═════ Material supplied ═════

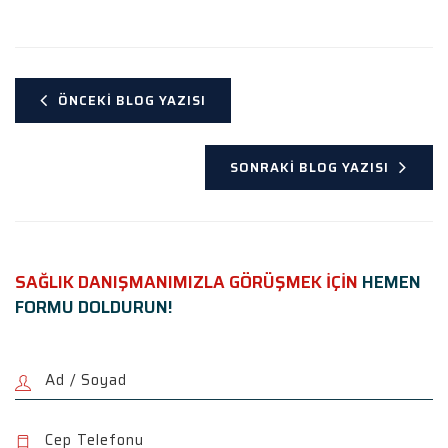
ÖNCEKI BLOG YAZISI
SONRAKI BLOG YAZISI
SAĞLIK DANIŞMANIMIZLA GÖRÜŞMEK İÇİN
HEMEN
FORMU DOLDURUN!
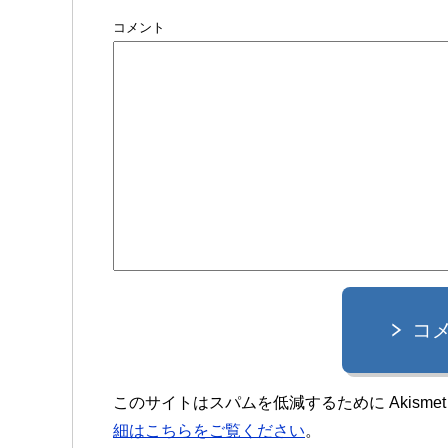
コメント
コ
このサイトはスパムを低減するために Akisme
細はこちらをご覧ください
。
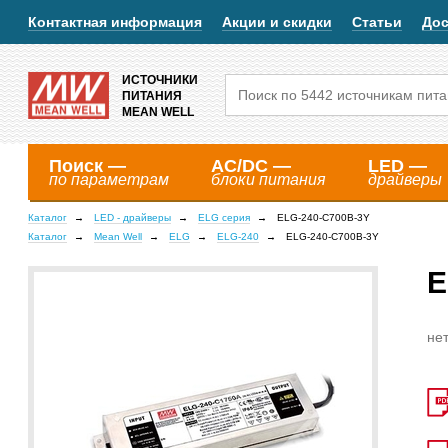
Контактная информация
Акции и скидки
Статьи
Дос
ИСТОЧНИКИ
ПИТАНИЯ
MEAN WELL
Поиск —
AC/DC —
LED —
по параметрам
блоки питания
драйверы
Каталог
LED - драйверы
ELG серия
ELG-240-C700B-3Y
Каталог
Mean Well
ELG
ELG-240
ELG-240-C700B-3Y
E
нет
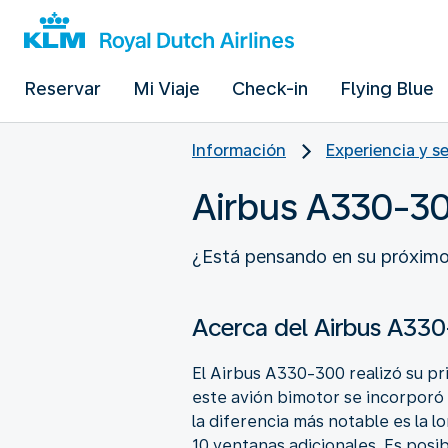
Reservar
Mi Viaje
Check-in
Flying Blue
Información
Experiencia y s
Airbus A330-3
¿Está pensando en su próximo v
Acerca del Airbus A33
El Airbus A330-300 realizó su pr
este avión bimotor se incorporó a
la diferencia más notable es la 
10 ventanas adicionales. Es posi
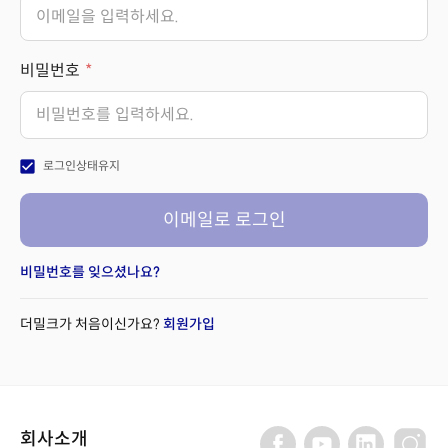
비밀번호
check_box
로그인상태유지
이메일로 로그인
비밀번호를 잊으셨나요?
더밀크가 처음이신가요?
회원가입
회사소개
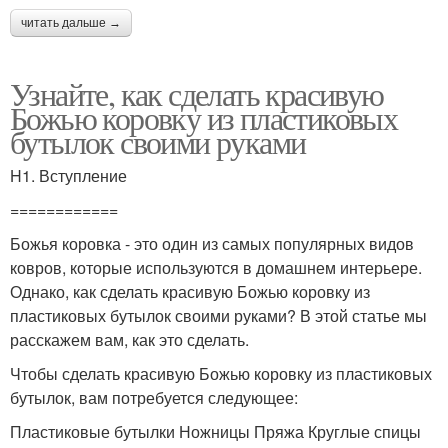
читать дальше →
Узнайте, как сделать красивую
Божью коровку из пластиковых
бутылок своими руками
H1. Вступление
============
Божья коровка - это один из самых популярных видов
ковров, которые используются в домашнем интерьере.
Однако, как сделать красивую Божью коровку из
пластиковых бутылок своими руками? В этой статье мы
расскажем вам, как это сделать.
Чтобы сделать красивую Божью коровку из пластиковых
бутылок, вам потребуется следующее:
Пластиковые бутылки Ножницы Пряжа Круглые спицы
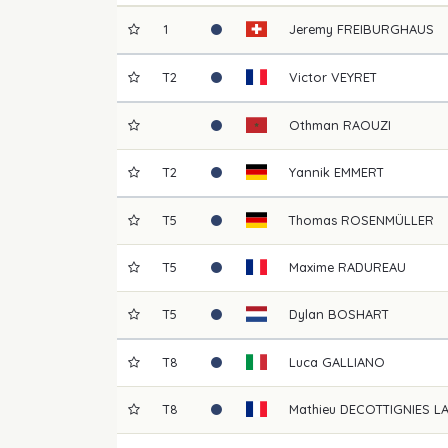
1
Jeremy
FREIBURGHAUS
T2
Victor
VEYRET
Othman
RAOUZI
T2
Yannik
EMMERT
T5
Thomas
ROSENMÜLLER
T5
Maxime
RADUREAU
T5
Dylan
BOSHART
T8
Luca
GALLIANO
T8
Mathieu
DECOTTIGNIES L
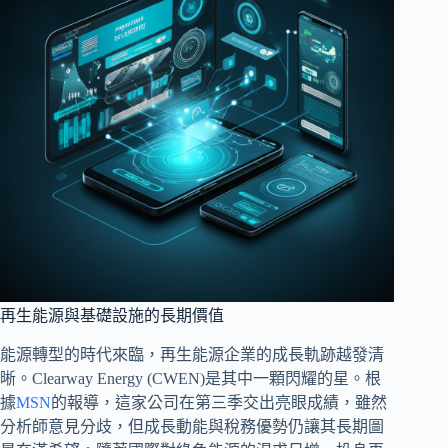
再生能源與基礎設施的長期價值
能源轉型的時代來臨，再生能源企業的成長軌跡越發清
晰。Clearway Energy (CWEN)是其中一顆閃耀的星。根
據
MSN
的報導，這家公司在第三季交出亮眼成績，雖然
分析師意見分歧，但成長動能與稅務優勢仍讓其長期圖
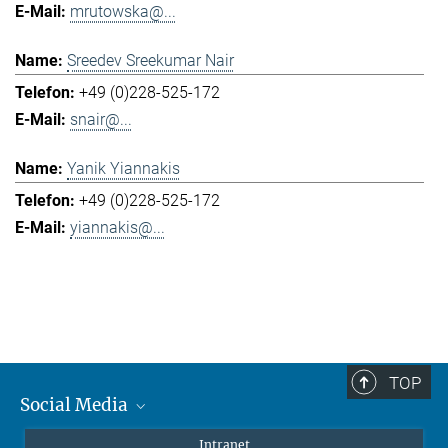
mrutowska@...
Sreedev Sreekumar Nair
+49 (0)228-525-172
snair@...
Yanik Yiannakis
+49 (0)228-525-172
yiannakis@...
TOP
Social Media
Mastodon
Intranet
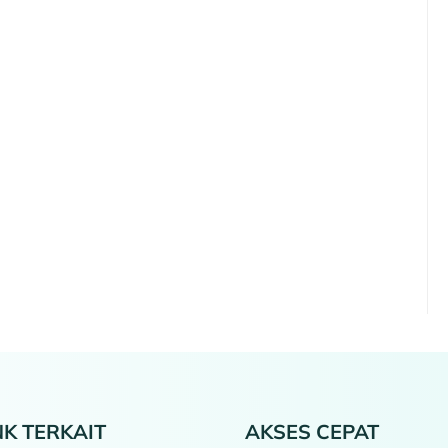
NK TERKAIT
AKSES CEPAT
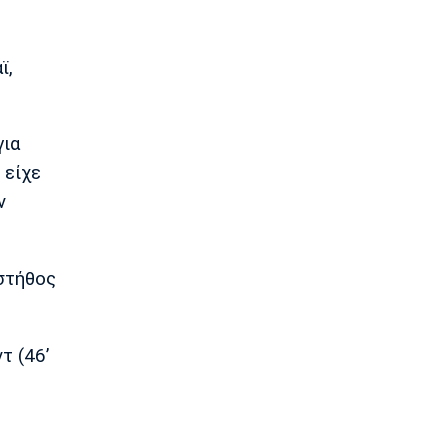
ένα μετάλλιο»
18:05
ϊ,
Super League 1
ΟΦΗ: «Καπνός» 3.000 εισιτήρια για το
Super Cup!
17:50
για
Super League 2
 είχε
AEΛ: Δικός της ο Ανδρέας Μακρής
ν
17:35
Ποδόσφαιρο - Διεθνή
Ολυμπιακός: Το deal με Παλέρμο για
 στήθος
Στρεφέτσα
17:19
Μπάσκετ
τ (46’
Mε Μιλουτίνοφ και Γιόκιτς οι
επιλογές της Σερβίας για τα
προκριματικά του Παγκοσμίου 2027
17:04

═════

What the exercise asks> Restate the records word for word and drop the images.

Answer for the task>
ÖNCEKI BLOG YAZISI
SONRAKI BLOG YAZISI
SAĞLIK DANIŞMANIMIZLA GÖRÜŞMEK İÇİN
HEMEN
FORMU DOLDURUN!
コメント
コ
このサイトはスパムを低減するために Akisme
細はこちらをご覧ください
。
Контактная информация
Акции и скидки
Статьи
Дос
ИСТОЧНИКИ
ПИТАНИЯ
MEAN WELL
Поиск —
AC/DC —
LED —
по параметрам
блоки питания
драйверы
Каталог
LED - драйверы
ELG серия
ELG-240-C700B-3Y
Каталог
Mean Well
ELG
ELG-240
ELG-240-C700B-3Y
E
нет
Reservar
Mi Viaje
Check-in
Flying Blue
Información
Experiencia y s
Airbus A330-3
¿Está pensando en su próximo v
Acerca del Airbus A33
El Airbus A330-300 realizó su pr
este avión bimotor se incorporó a
la diferencia más notable es la 
10 ventanas adicionales. Es posi
비밀번호
check_box
로그인상태유지
이메일로 로그인
비밀번호를 잊으셨나요?
더밀크가 처음이신가요?
회원가입
회사소개
читать дальше →
Узнайте, как сделать красивую
Божью коровку из пластиковых
бутылок своими руками
H1. Вступление
============
Божья коровка - это один из самых популярных видов
ковров, которые используются в домашнем интерьере.
Однако, как сделать красивую Божью коровку из
пластиковых бутылок своими руками? В этой статье мы
расскажем вам, как это сделать.
Чтобы сделать красивую Божью коровку из пластиковых
бутылок, вам потребуется следующее:
Пластиковые бутылки Ножницы Пряжа Круглые спицы
1
Jeremy
FREIBURGHAUS
T2
Victor
VEYRET
Othman
RAOUZI
T2
Yannik
EMMERT
T5
Thomas
ROSENMÜLLER
T5
Maxime
RADUREAU
T5
Dylan
BOSHART
T8
Luca
GALLIANO
T8
Mathieu
DECOTTIGNIES L
再生能源與基礎設施的長期價值
能源轉型的時代來臨，再生能源企業的成長軌跡越發清
晰。Clearway Energy (CWEN)是其中一顆閃耀的星。根
據
MSN
的報導，這家公司在第三季交出亮眼成績，雖然
分析師意見分歧，但成長動能與稅務優勢仍讓其長期圖
mrutowska@...
Sreedev Sreekumar Nair
+49 (0)228-525-172
snair@...
Yanik Yiannakis
+49 (0)228-525-172
yiannakis@...
TOP
Social Media
Mastodon
Intranet
NK TERKAIT
AKSES CEPAT
ένα μετάλλιο»
18:05
ϊ,
Super League 1
ΟΦΗ: «Καπνός» 3.000 εισιτήρια για το
Super Cup!
17:50
για
Super League 2
 είχε
AEΛ: Δικός της ο Ανδρέας Μακρής
ν
17:35
Ποδόσφαιρο - Διεθνή
Ολυμπιακός: Το deal με Παλέρμο για
 στήθος
Στρεφέτσα
17:19
Μπάσκετ
τ (46’
Mε Μιλουτίνοφ και Γιόκιτς οι
επιλογές της Σερβίας για τα
προκριματικά του Παγκοσμίου 2027
17:04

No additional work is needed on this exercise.